The value of detection accuracy for different quality factors for various techniques has been compared by Analysis of Variance (ANOVA). The ANOVA is used to figure out whether there is any statistical significant difference among the means of two or more independent techniques. The ANOVA test is performed on the achieved results of the proposed technique and existing techniques such as He [18], Zhao [52], Shi [37], and Kirchner [25]. Figure 14 shows the statistical analysis of detection accuracy for different techniques when tested against JPEG compression. From Fig. 14, it has been analyzed that the whiskers (which indicate the maximum and minimum values) of the proposed technique reaches nearly to 100, which is higher than the other existing techniques, and also, the values of the median are better than the existing techniques at 95% confidence level. It has been observed from the representation of the data in Fig. 14 that the existing detection techniques are much weaker than the proposed technique.

Fig. 14
figure 14

Statistical analysis of detection accuracy for different techniques, when tested against JPEG compression

4 Conclusion

A passive forgery detection methodology is proposed to validate the detection of splicing forgery. At the outset, the STD filter is used to highlight the irregularities in the forged images. Further, Markov features are extracted from LBP and DWT domains separately and combined, to detect the image splicing forgery. Then, the SVM classifier is used to evaluate the effectiveness of the algorithm. Accuracy is calculated on six different datasets i.e. CASIA v1.0, DVMM, CASIA v2.0, IFS-TC, Columbia, and DSO-1. The proposed technique attains 99.69% and 99.76% accuracy on CASIA v1.0 and CASIA v2.0, 97.80%, and 98.61% accuracy on DVMM and Columbia datasets, and 96.90% and 92.50% accuracy on IFS-TC, and DSO-1, respectively.

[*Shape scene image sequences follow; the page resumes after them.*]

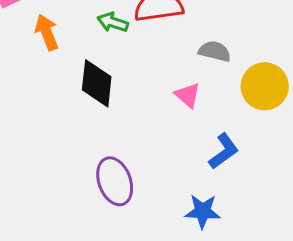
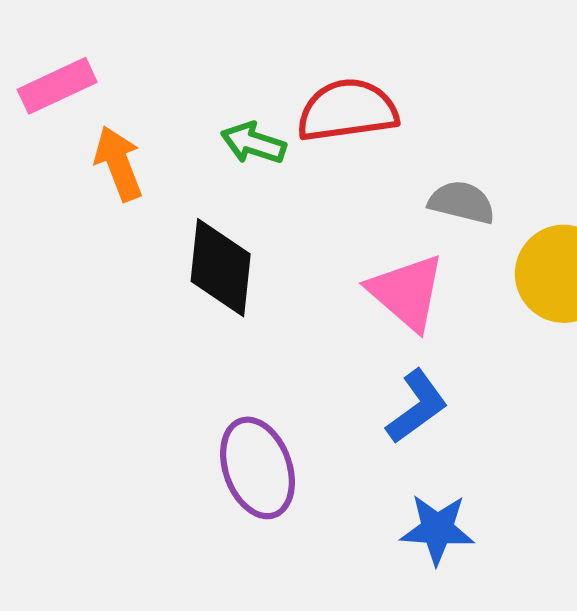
pink triangle: (188, 95) -> (407, 292), size x1.5
blue L-shape: (224, 151) -> (417, 407), moved

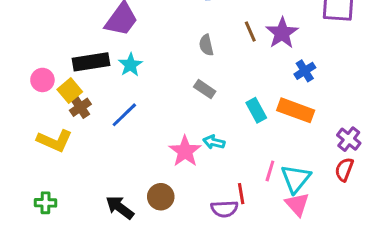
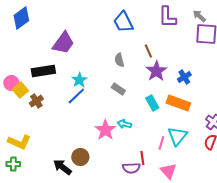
purple star: (282, 33) -> (156, 71), moved
cyan star: (130, 65) -> (79, 80), moved
yellow square: (70, 91) -> (20, 90), moved
blue line: (124, 115) -> (76, 96), moved
yellow L-shape: (55, 141) -> (19, 142), moved
cyan triangle: (296, 179) -> (177, 136), moved
brown circle: (161, 197) -> (80, 157), moved
pink triangle: (297, 204) -> (168, 171), moved

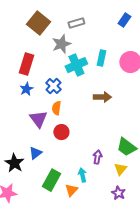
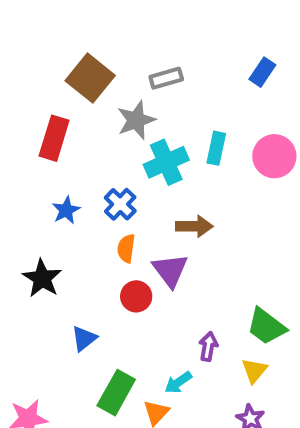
red rectangle: (26, 64) -> (54, 138), moved
brown arrow: (102, 97) -> (194, 226), moved
purple triangle: (38, 119) -> (170, 270), moved
black star: (14, 163) -> (42, 278), moved
cyan arrow: (82, 175) -> (178, 383), turned -112

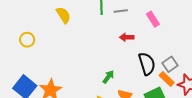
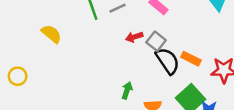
gray square: (170, 64) -> (156, 41), moved
orange rectangle: (167, 79) -> (191, 59), moved

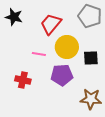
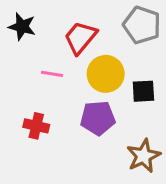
pink line: (39, 54) -> (52, 74), moved
brown star: (91, 99) -> (143, 156), turned -30

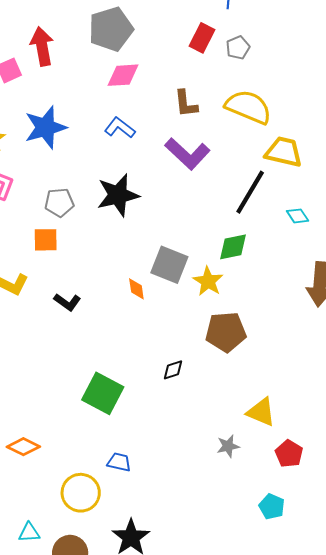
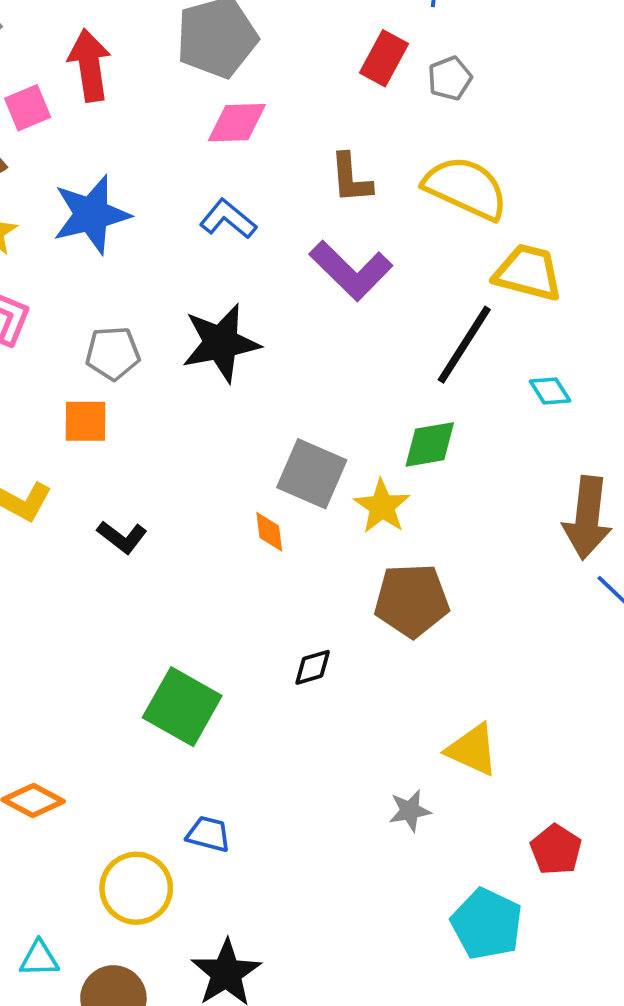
orange diamond: (136, 289) -> (269, 532), moved
red pentagon: (289, 454) -> (556, 850), moved
cyan pentagon: (272, 506) -> (487, 924), size x1.5

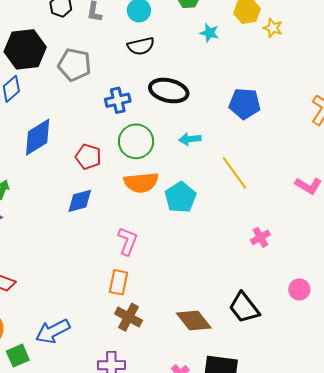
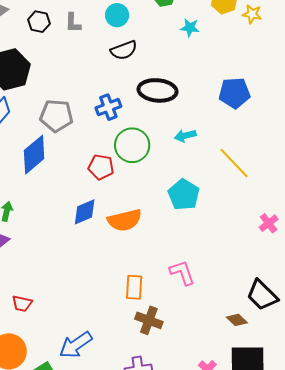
gray pentagon: (74, 65) -> (56, 116), moved
red pentagon: (88, 157) -> (101, 167), moved
orange semicircle: (141, 183) -> (125, 220), moved
pink L-shape: (128, 241) -> (182, 273), moved, turned -32
brown diamond: (194, 321) -> (237, 320), moved, size x0.6

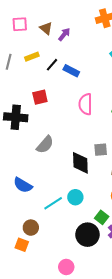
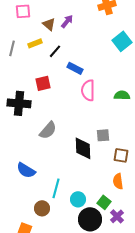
brown triangle: (46, 28) -> (49, 24), moved
blue rectangle: (71, 71) -> (75, 68), moved
cyan circle: (75, 197) -> (78, 199), moved
cyan line: (53, 203) -> (56, 188), turned -42
brown circle: (31, 228) -> (42, 208), moved

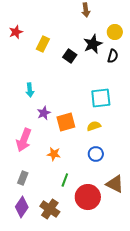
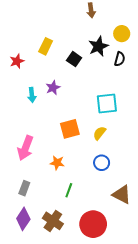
red star: (16, 32) -> (17, 61), moved
purple star: (44, 113) -> (53, 88), moved
yellow semicircle: (94, 126) -> (99, 133), turned -32
red circle: (88, 197) -> (93, 224), moved

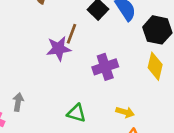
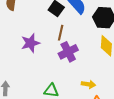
brown line: (72, 34) -> (61, 33), moved

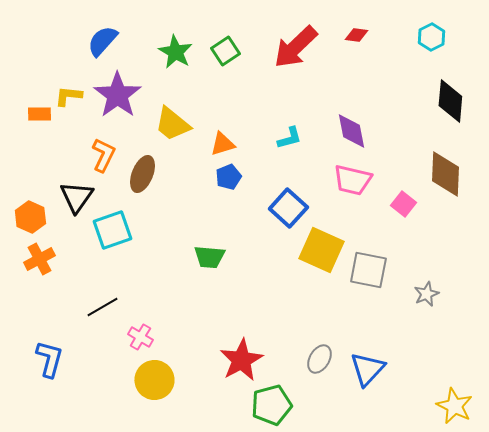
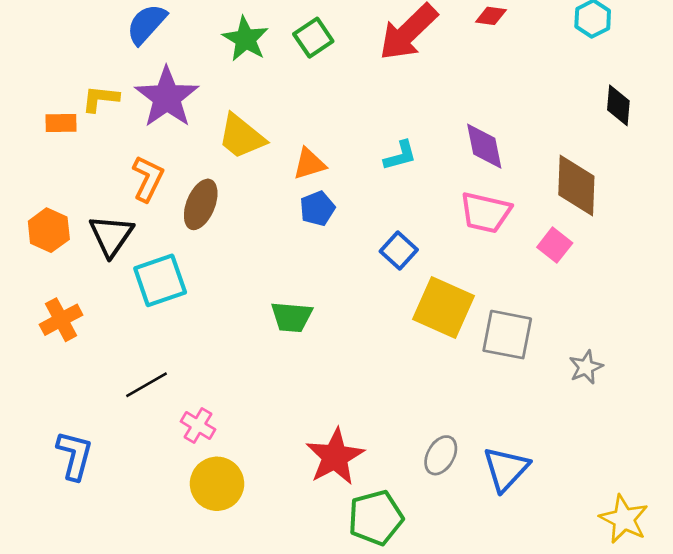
black diamond: (450, 101) -> (618, 105), size x0.7
brown diamond: (445, 174) -> (576, 185), moved
blue square: (288, 208) -> (399, 251), size x0.7
orange hexagon: (30, 217) -> (49, 230), moved

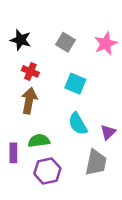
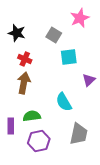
pink star: (106, 44) -> (80, 18), moved
cyan square: (75, 84) -> (69, 57), moved, turned -30
purple triangle: (108, 132) -> (89, 80), moved

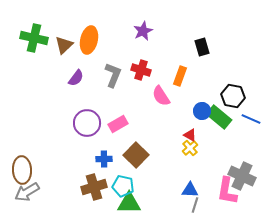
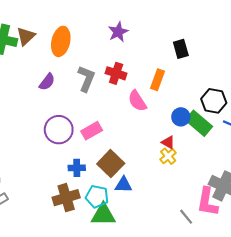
brown triangle: (64, 45) -> (26, 36), moved
blue triangle: (190, 190) -> (123, 185), moved
gray line: (195, 205) -> (186, 217), moved, turned -56

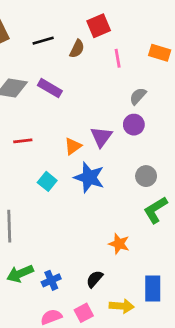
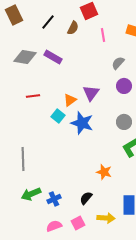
black line: (43, 41) -> (48, 22), turned -35
purple circle: (134, 125) -> (124, 86), moved
cyan square: (47, 181) -> (58, 116), moved

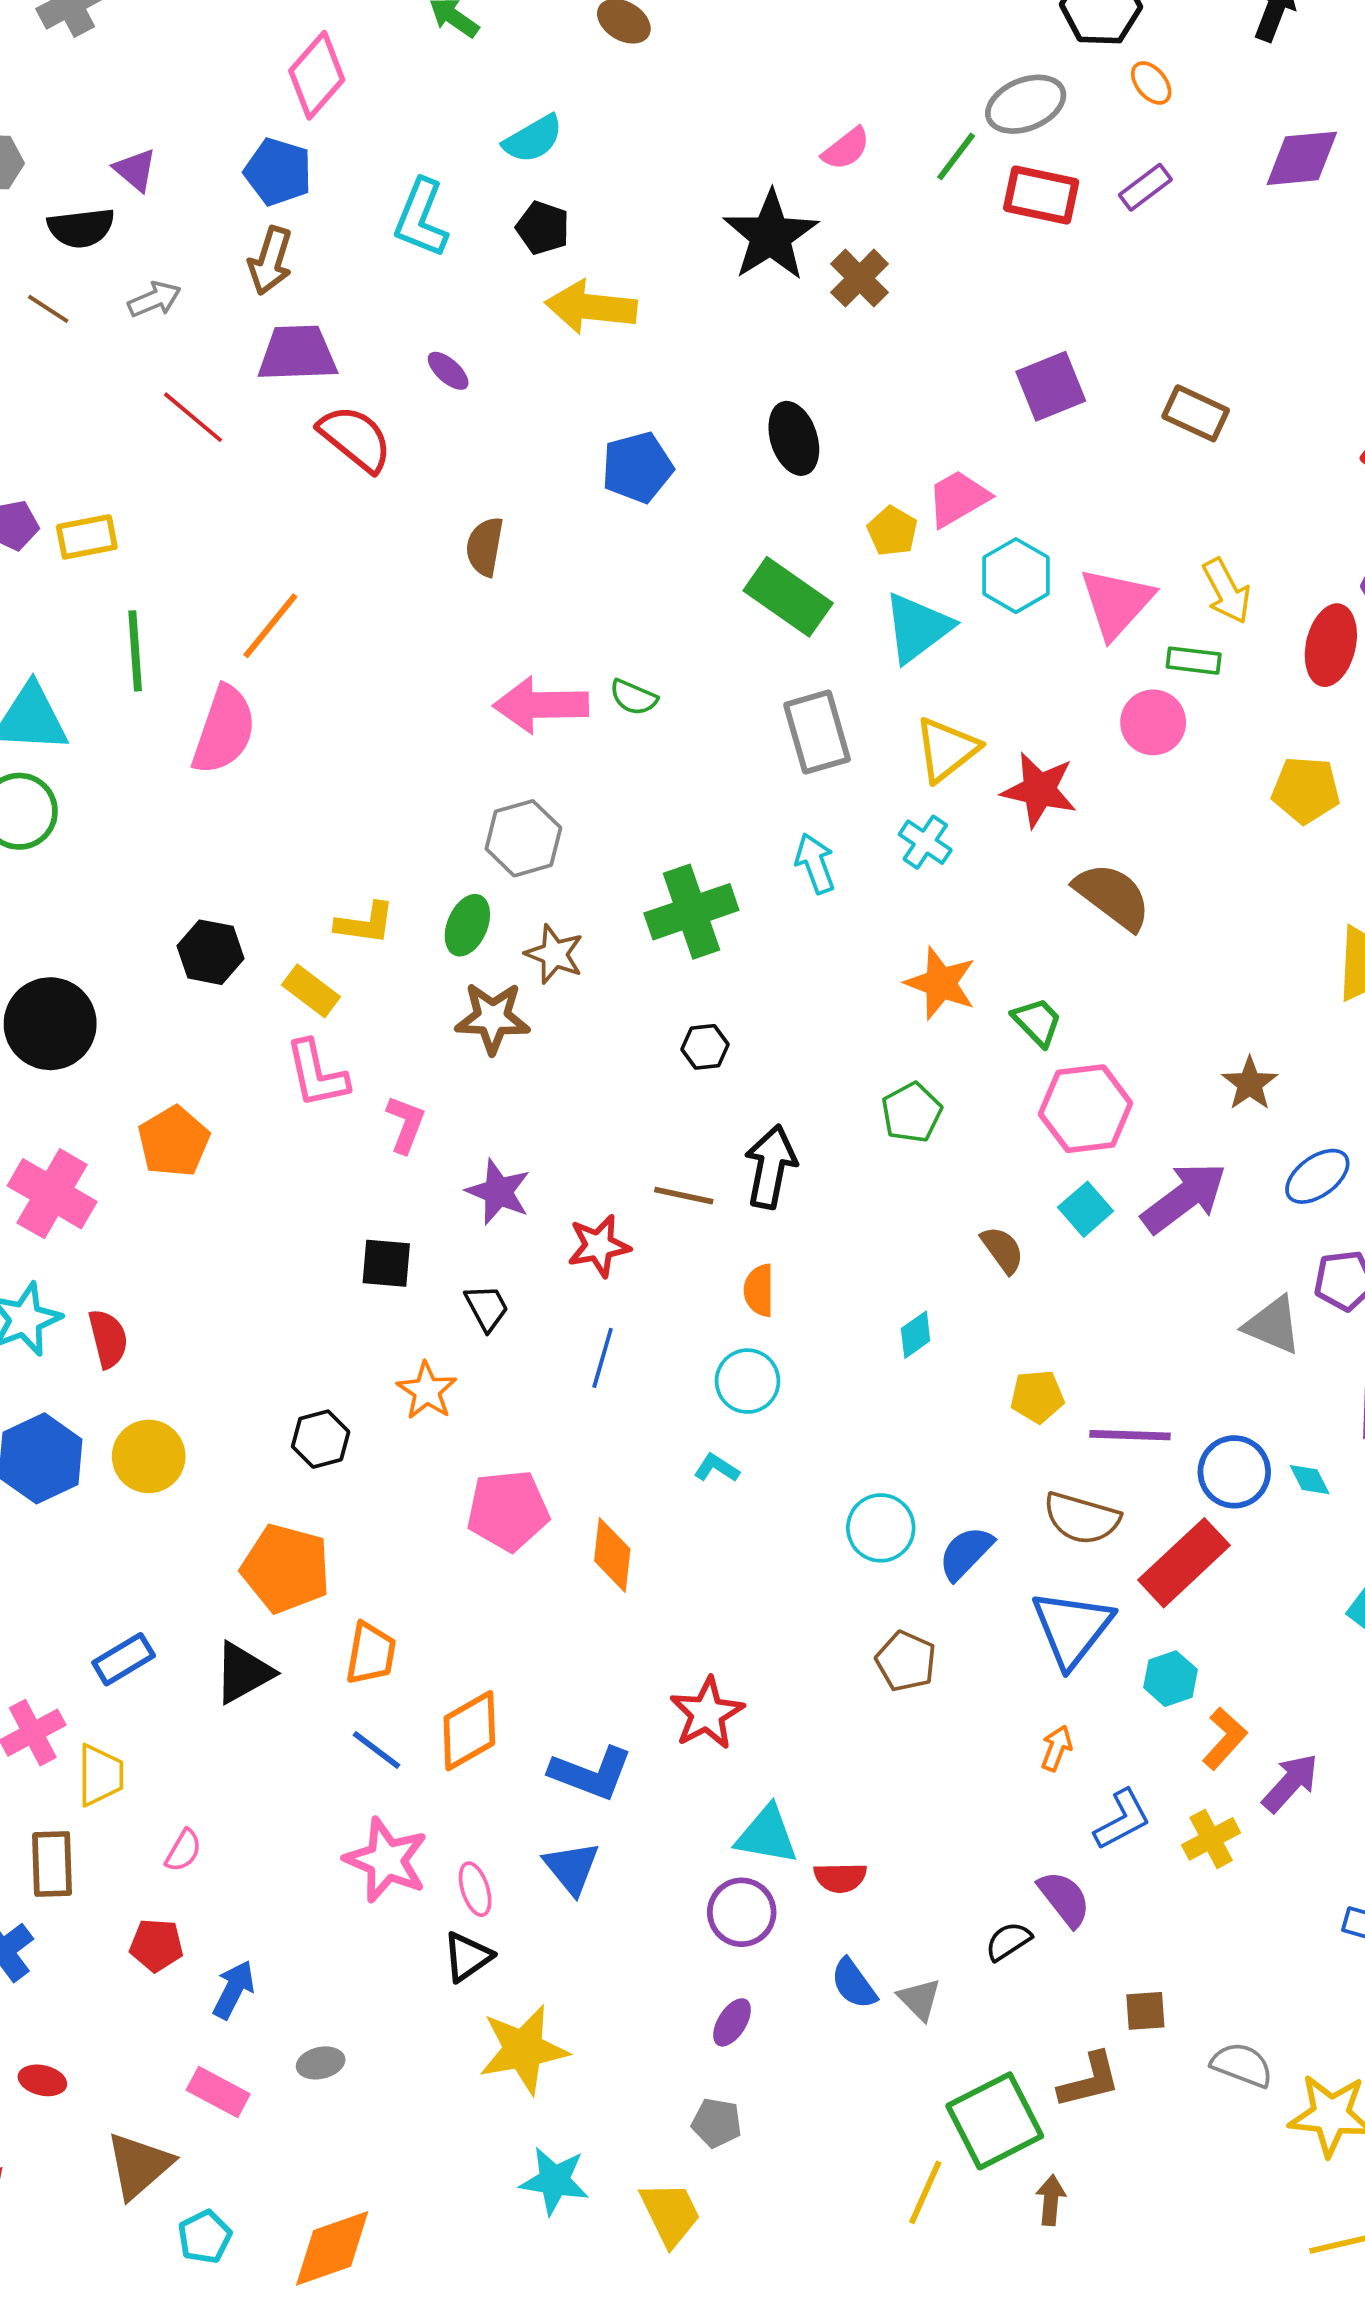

The experimental results show that fusing Markov features from LBP and DWT domains leads to improvement in terms of detection accuracy, sensitivity, specificity, and informedness in comparison to other existing techniques. Moreover, the robustness of the proposed method is validated for JPEG compression, and efficacy is confirmed by performing the statistical analysis test using ANOVA. In future work, it has been planned to localize the tampering regions in the spliced images. Moreover, the authentication of medical images has acquired less attention in the research community. Since the medical images are misrepresented by some people to claim medical loans, the concerned patient may face social embarrassment or disappointed, while other people may achieve an illegal benefit. So, this field needs more attention to attain the trust of patients as well as to avoid their embarrassment. Thus, the proposed scheme can be extended and applied to medical images in the future work so that it will be beneficial for the society as well as the research community.